You can try the following methods to avoid nail biting:
- Apply a Bitter-tasting Nail Polish and Keep your Nails Short
Trimming your nails and keeping them short will not give you anything to bite on. It might lower your temptations. Additionally, applying a bitter-tasting nail polish will make you feel gross if you try to bite it. Bitter nail colors are also called nibble inhibitors. Lemon juice or vinegar are additional options.
- Identify the Triggers
When you bite your nail, think of why you did it. What did you feel when you bit your nail? Were you bored? Or Stressed? Or anxious? Identify the trigger by being conscious of every time you try to bite your nail. If you bite nails to relieve stress or avoid boredom, replace it with another habit that won’t be damaging. For example, if you’re stressed or bored, try eating chewing gum instead of biting your nails.
- Avoid Direct Contact between Mouth and Hand
You can avoid contact between your mouth and hand by wearing gloves or covering your nails with bandages. You can also use tape to cover them up. The unpleasant feeling of biting bandages and the sudden self-awareness of the embarrassment and the guilt you feel for biting nails might make you stop the habit. Not to mention, wearing bandages in public for no reason will also make you uncomfortable.
- Practice Mindfulness
Mindfulness is a technique of being in the present. Whenever you feel stressed or anxious, focus on any of your five senses. For example, if you touch something, focus on the texture and feel of the object you touch. You can practice mindfulness anywhere in any situation. Mindfulness will increase your focus. You will be immediately conscious whenever you bite your nails. Consciously choosing not to bite your nails every time will eventually stop the habit.

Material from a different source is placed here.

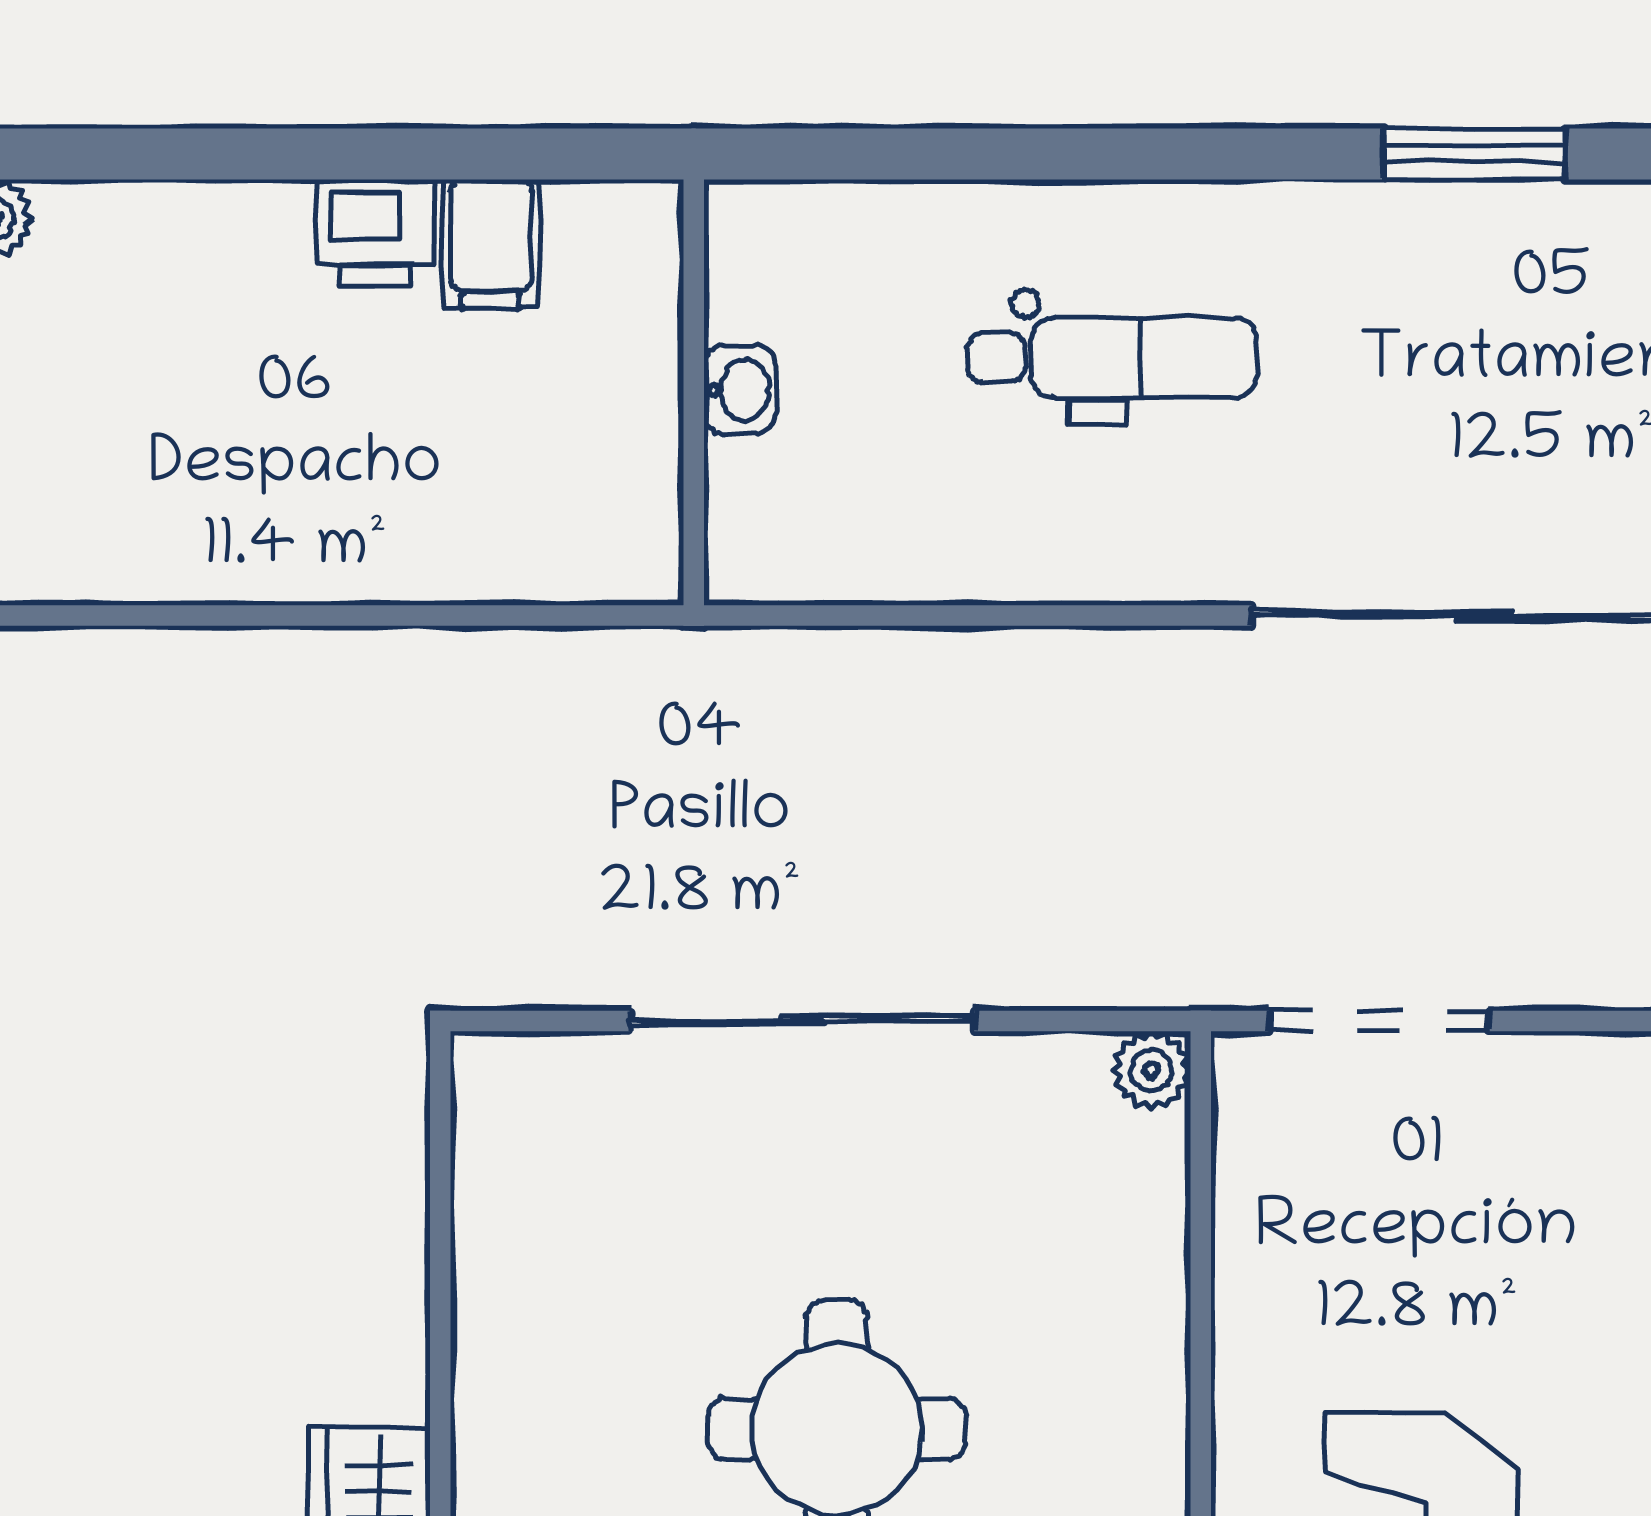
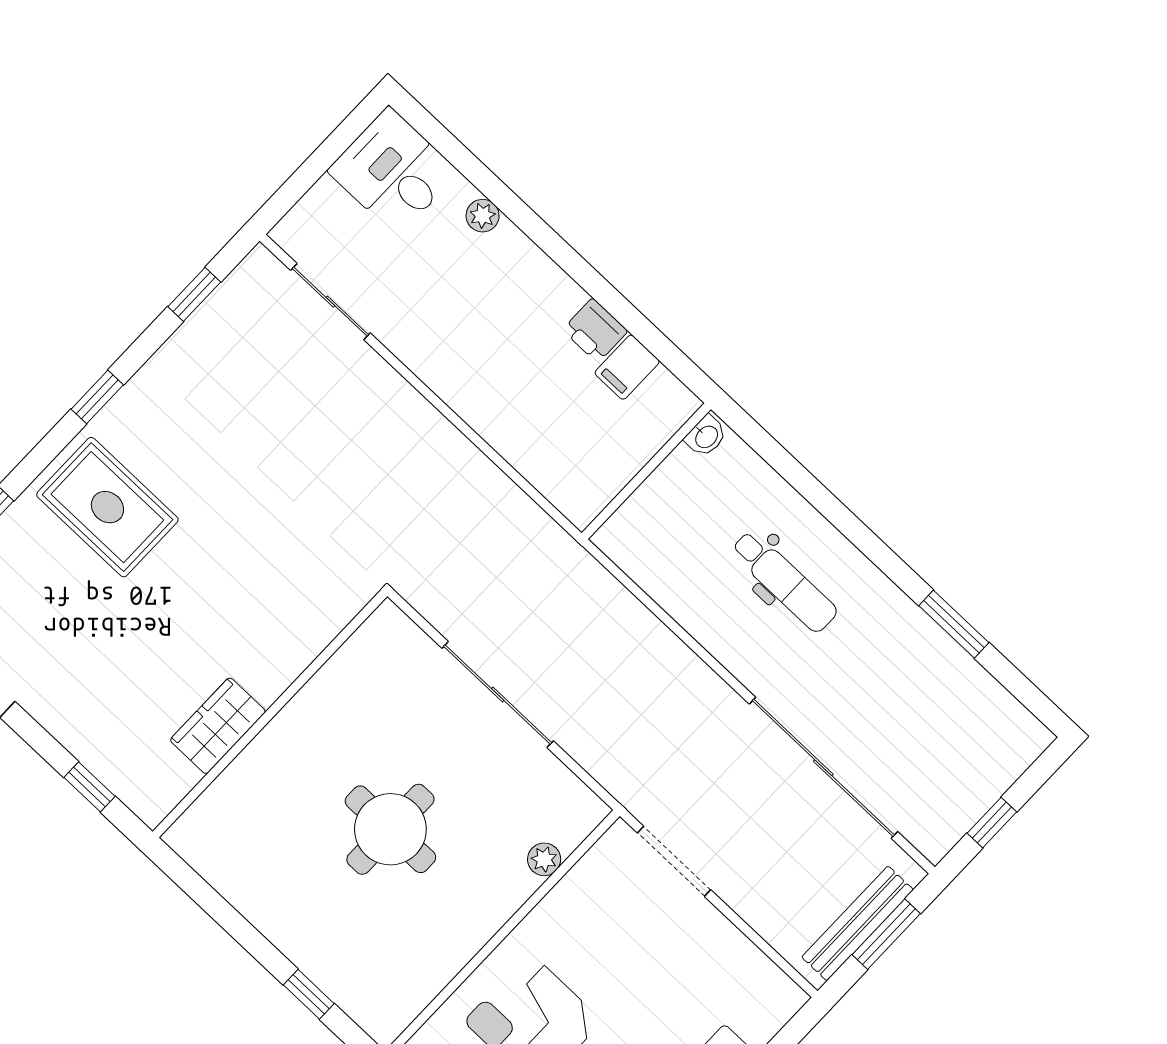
washbasin: (740, 389) -> (706, 436), moved
plant: (1151, 1070) -> (544, 859), moved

- Focus on one Nail at a Time
Trying to get rid of the habit at once may not always work. The American Academy of Dermatology suggests focusing on one nail at a time. Take the fingernail you bite the most and consciously try not to bite it. You can call it the “safe” fingernail. You can bite the other ones, but not the “safe” fingernail. If you make a conscious effort, you will stop biting that fingernail after a week. It will motivate you to do the same for the other fingernails too.
- Consult a Therapist
If you are unable to control your urge, a professional can help. A therapist will help you figure out the underlying cause of your problem and teach you techniques to stop the habit. Therapists also use Cognitive Behavioral Therapy (CBT), efficient therapy for anxiety patients. Additionally, you can reach out to offline or online support groups to help you with your recovery.
People with Onychophagia often don’t require medications. Unless you have some underlying mental illness, trying to stop the habit consciously by yourself works for most people. However, if you find it difficult to deal with, doctors and therapists are always there to help you.